Parité et représentativité au sein de la scène électronique : entretien avec Bernadette

Récemment invitée par l’IBOAT à jouer à Rêve de Jour dans le cadre d’une soirée au plateau 100% féminin, l’artiste Bernadette s’engage depuis quelques années pour rendre la scène électronique française davantage paritaire, à travers des cours de mixes qu’elle propose notamment. On a profité de son passage à Bordeaux pour lui poser quelques questions sur le sujet. De la façon dont elle a commencé à se plonger dans cet univers jusqu’aux solutions qu’elle propose pour une féminisation des programmations d’événements, échange avec une dj qui s’active pour lutter contre les déséquilibres à l’œuvre au sein de la scène électronique.

Crédit photo : Jim Prunier, cours de mixes à Lyon au Sucre

Le Type : Comment t’es-tu lancée dans l’aventure du mixe et de la production ?

Bernadette : Il y a 6-7 ans, j’étais à l’IBOAT à Bordeaux, emmenée par l’équipe The DARE night, et j’y ai découvert le milieu de la musique électronique et de l’organisation d’événements. Rapidement, j’ai eu très très envie d’apprendre à mixer. Je me suis acheté du matos d’occasion et j’ai passé un an dans ma chambre à m’entraîner ou à jouer devant mes petits potes.

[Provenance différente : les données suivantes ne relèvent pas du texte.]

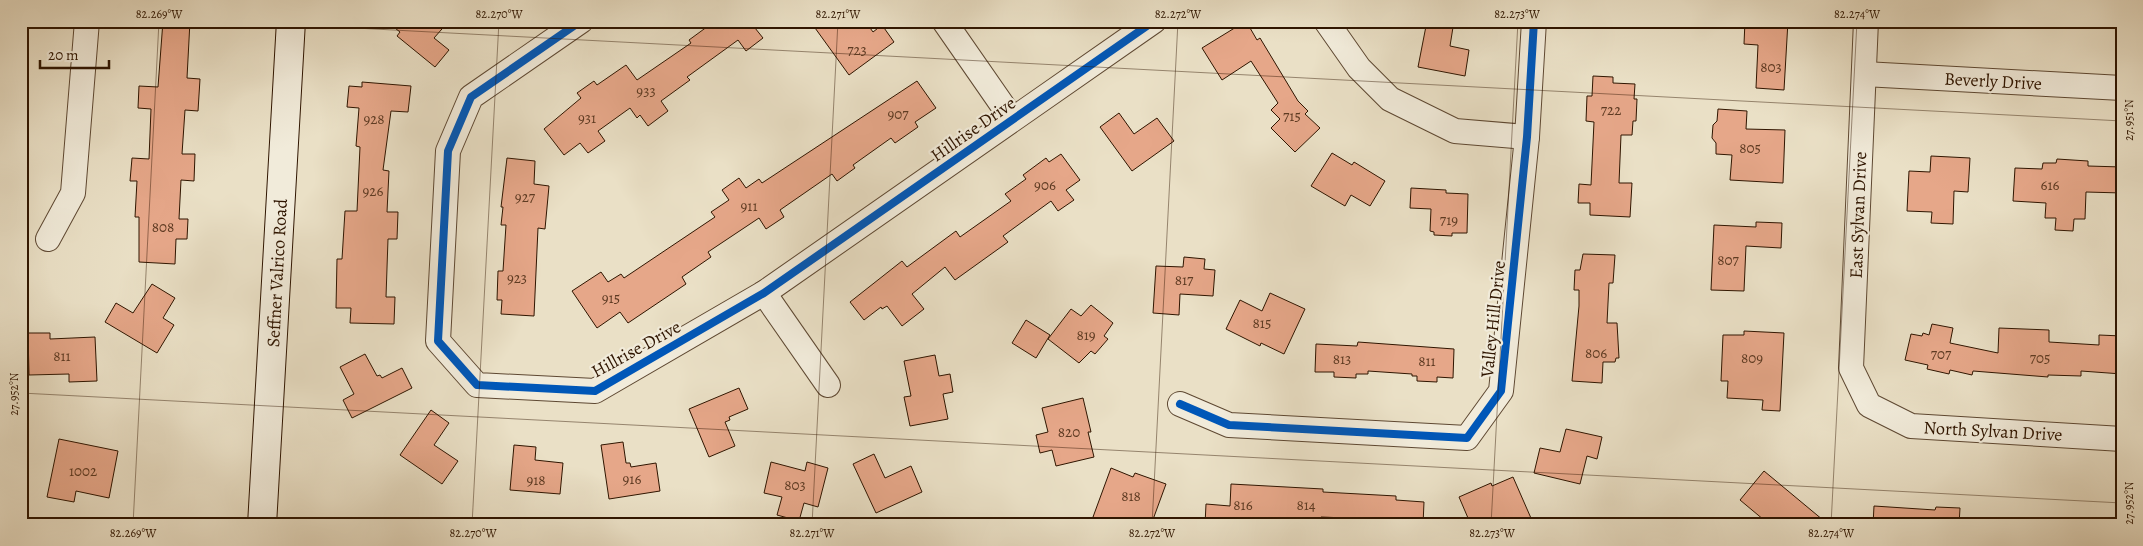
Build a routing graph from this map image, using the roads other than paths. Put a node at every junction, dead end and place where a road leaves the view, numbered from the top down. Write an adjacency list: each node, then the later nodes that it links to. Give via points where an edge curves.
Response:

Il y a 5 ans, en septembre 2016, on m’a proposé de faire ma première date dans un bar à Grenoble et, en juin 2017, ma première date dans un club. La suite a été très rapideLa production, elle, est très récente. Je produis depuis un an environ avec la sortie en mai 2021 d’un morceau sur la compilation d’Ola Radio, Haute Fréquence, playlistée sur Trax Magazine.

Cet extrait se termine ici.